2019 could set in motion the recovery phase for the smart contracts platform Ethereum, as it looks to undergo its highly-anticipated Constantinople hard fork on January 16, 2019. The fork will occur at block height 7,080,000.
Ether (ETH), the cryptocurrency that powers the smart contracts development platform Ethereum had quite an eventful 2018. The digital token established its ATH value of $1,389 on January 14, 2018. This was at a time when ether was the fuel for the majority of the initial coin offerings (ICOs).
However, things have undergone a drastic change since then. Currently, ether is more than 80 percent down from its ATH value, trading at $129 at the time of press. The strict stance of regulatory bodies the world over towards ICOs has further marred the price of ether.
For instance, reports emerged in October 2018, about the correlation between ICOs and ether’s price volatility. These reports were debunked by researchers, however. They claimed that the majority of the ICOs had already cashed out their ether holdings, thus, they had no impact on its price movement.
Nonetheless, with the steady rise of the STO model of crowd-sourcing in the industry, it seems all but certain that the ICO days are nearing their end.

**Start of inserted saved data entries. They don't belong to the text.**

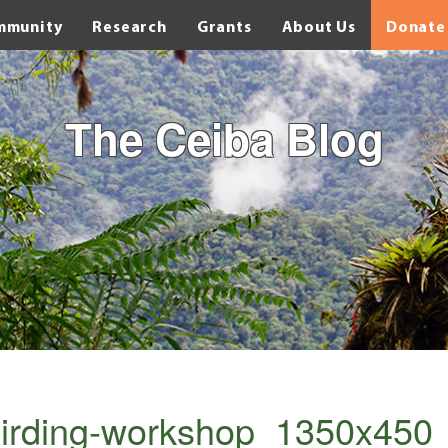
mmunity
Research
Grants
About Us
Donate
The Ceiba Blog
irding-workshop_1350x450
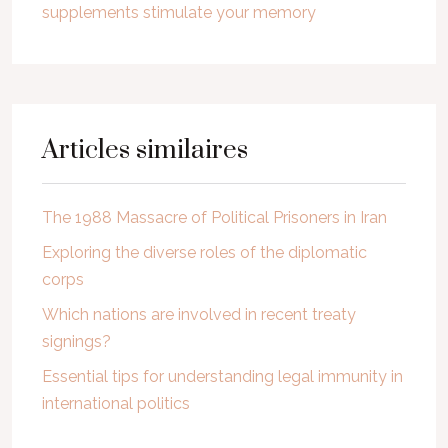
supplements stimulate your memory
Articles similaires
The 1988 Massacre of Political Prisoners in Iran
Exploring the diverse roles of the diplomatic
corps
Which nations are involved in recent treaty
signings?
Essential tips for understanding legal immunity in
international politics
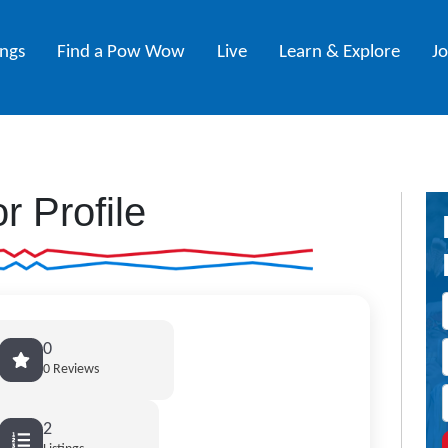
ings
Find a Pow Wow
Live
Learn & Explore
J
r Profile
0
0 Reviews
2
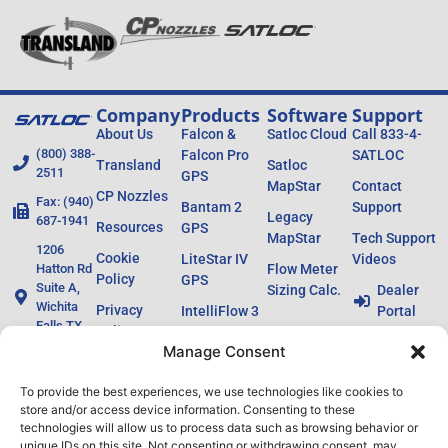
Company
Products
Software
Support
About Us
Falcon &
Satloc Cloud
Call 833-4-
(800) 388-
Falcon Pro
SATLOC
Transland
Satloc
2511
GPS
MapStar
Contact
CP Nozzles
Fax: (940)
Bantam 2
Support
Legacy
687-1941
Resources
GPS
MapStar
Tech Support
1206
Cookie
LiteStar IV
Videos
Hatton Rd
Flow Meter
Policy
GPS
Suite A,
Sizing Calc.
Dealer
Wichita
Privacy
IntelliFlow 3
Portal
Falls TX
Policy
Ag Laser
76302
Manage Consent
L8 / H8
To provide the best experiences, we use technologies like cookies to
Lightbars
store and/or access device information. Consenting to these
Legacy
technologies will allow us to process data such as browsing behavior or
unique IDs on this site. Not consenting or withdrawing consent, may
Products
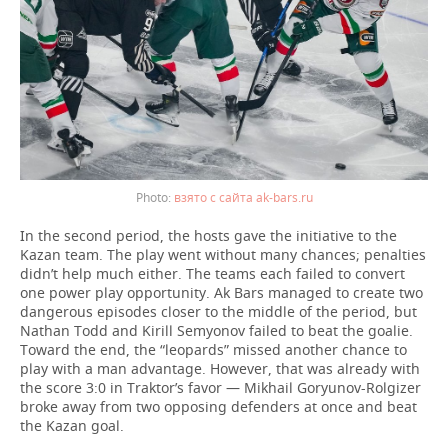
взято с сайта ak-bars.ru
In the second period, the hosts gave the initiative to the
Kazan team. The play went without many chances; penalties
didn’t help much either. The teams each failed to convert
one power play opportunity. Ak Bars managed to create two
dangerous episodes closer to the middle of the period, but
Nathan Todd and Kirill Semyonov failed to beat the goalie.
Toward the end, the “leopards” missed another chance to
play with a man advantage. However, that was already with
the score 3:0 in Traktor’s favor — Mikhail Goryunov-Rolgizer
broke away from two opposing defenders at once and beat
the Kazan goal.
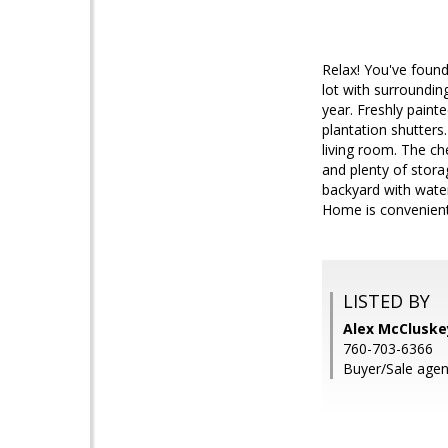
Relax! You've found
lot with surroundin
year. Freshly pain
plantation shutters.
living room. The ch
and plenty of stora
backyard with water
Home is convenient
LISTED BY
Alex McClusk
760-703-6366
Buyer/Sale agen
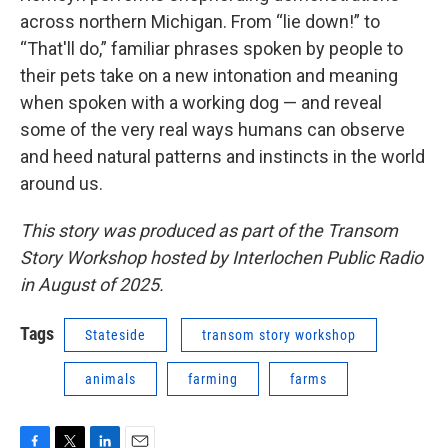
across northern Michigan. From “lie down!” to
“That'll do,” familiar phrases spoken by people to
their pets take on a new intonation and meaning
when spoken with a working dog — and reveal
some of the very real ways humans can observe
and heed natural patterns and instincts in the world
around us.
This story was produced as part of the Transom
Story Workshop hosted by Interlochen Public Radio
in August of 2025.
Tags
Stateside
transom story workshop
animals
farming
farms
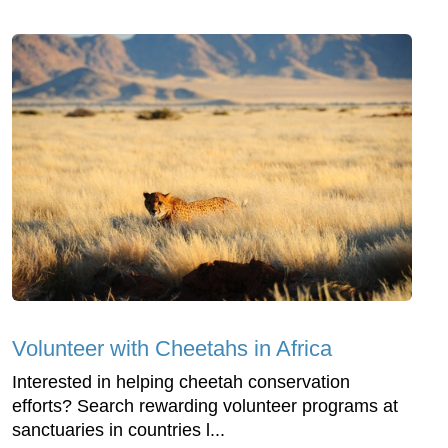
Volunteer with Cheetahs in Africa
Interested in helping cheetah conservation
efforts? Search rewarding volunteer programs at
sanctuaries in countries l...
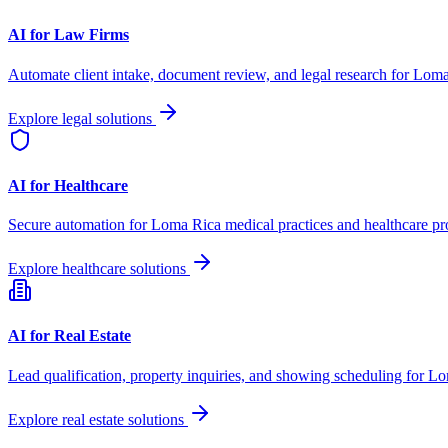
AI for Law Firms
Automate client intake, document review, and legal research for
Loma
Explore legal solutions
AI for Healthcare
Secure automation for
Loma Rica
medical practices and healthcare pr
Explore healthcare solutions
AI for Real Estate
Lead qualification, property inquiries, and showing scheduling for
Lo
Explore real estate solutions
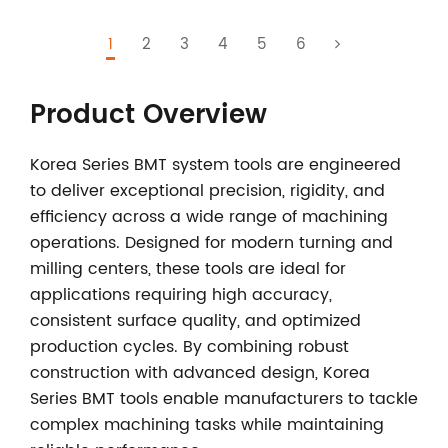
1
2
3
4
5
6
Product Overview
Korea Series BMT system tools
are engineered
to deliver exceptional precision, rigidity, and
efficiency across a wide range of machining
operations. Designed for modern turning and
milling centers, these tools are ideal for
applications requiring high accuracy,
consistent surface quality, and optimized
production cycles. By combining robust
construction with advanced design, Korea
Series BMT tools enable manufacturers to tackle
complex machining tasks while maintaining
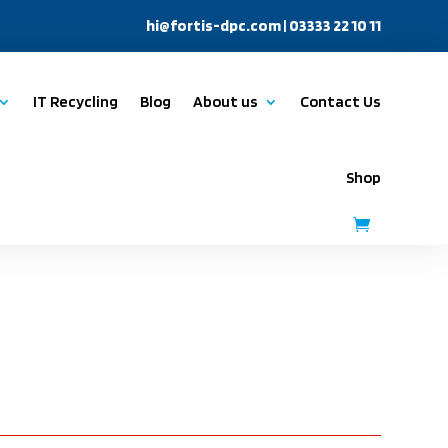
hi@fortis-dpc.com
| 03333 22 10 11
IT Recycling
Blog
About us
Contact Us
Shop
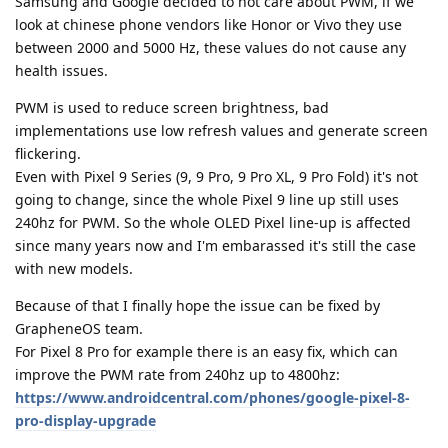
Samsung and Google decided to not care about PWM, if we
look at chinese phone vendors like Honor or Vivo they use
between 2000 and 5000 Hz, these values do not cause any
health issues.
PWM is used to reduce screen brightness, bad
implementations use low refresh values and generate screen
flickering.
Even with Pixel 9 Series (9, 9 Pro, 9 Pro XL, 9 Pro Fold) it's not
going to change, since the whole Pixel 9 line up still uses
240hz for PWM. So the whole OLED Pixel line-up is affected
since many years now and I'm embarassed it's still the case
with new models.
Because of that I finally hope the issue can be fixed by
GrapheneOS team.
For Pixel 8 Pro for example there is an easy fix, which can
improve the PWM rate from 240hz up to 4800hz:
https://www.androidcentral.com/phones/google-pixel-8-
pro-display-upgrade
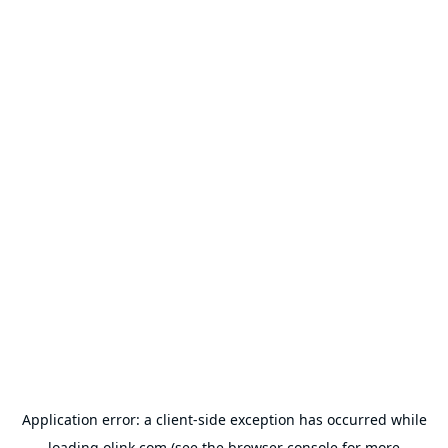
Application error: a
client
-side exception has occurred while
loading
olink.com
(see the
browser console
for more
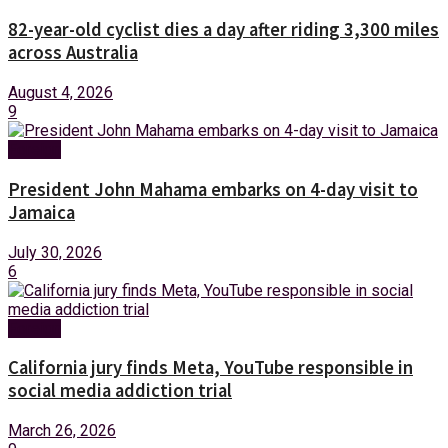
82-year-old cyclist dies a day after riding 3,300 miles
across Australia
August 4, 2026
9
Foreign
President John Mahama embarks on 4-day visit to
Jamaica
July 30, 2026
6
Foreign
California jury finds Meta, YouTube responsible in
social media addiction trial
March 26, 2026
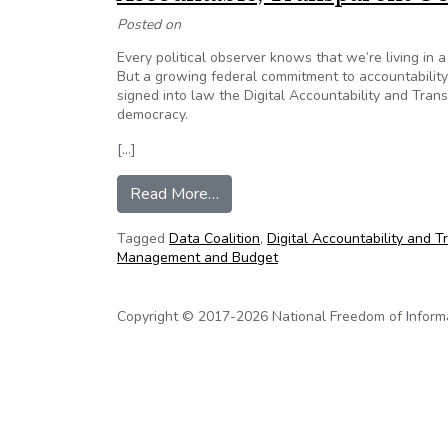
Posted on
Every political observer knows that we’re living in a
But a growing federal commitment to accountability
signed into law the Digital Accountability and Tran
democracy.
[…]
from Accountable, Transparent 
Read More…
Tagged
Data Coalition
,
Digital Accountability and 
Management and Budget
Copyright © 2017-2026 National Freedom of Informati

The platform has also received stiff competition from rivals such as EOS and Tron throughout the year. Heated back and forth between Justin Sun and Vitalik Buterin on Twitter was not uncommon.
Regardless of the roller coaster in 2018, the Ethereum community continues to believe in the project and sees the upcoming hard fork as a fresh start. With that said, it’s important to examine some of the features of the Constantinople hard fork, and their long-term implications on Ethereum’s future.
Not a Contentious Hard fork
The term “hard fork” usually carries negative connotations with it, which should not come as a surprise. The recent hullabaloo regarding the Bitcoin Cash hard fork created more than sufficient drama within the crypto community, with Roger Ver and Craig Wright locking horns on social media.
This implies that the hard fork was not unanimously supported by every major figure within the BCH ecosystem, which resulted in the creation of two separate camps or blockchains, namely BCHABC and BCH SV.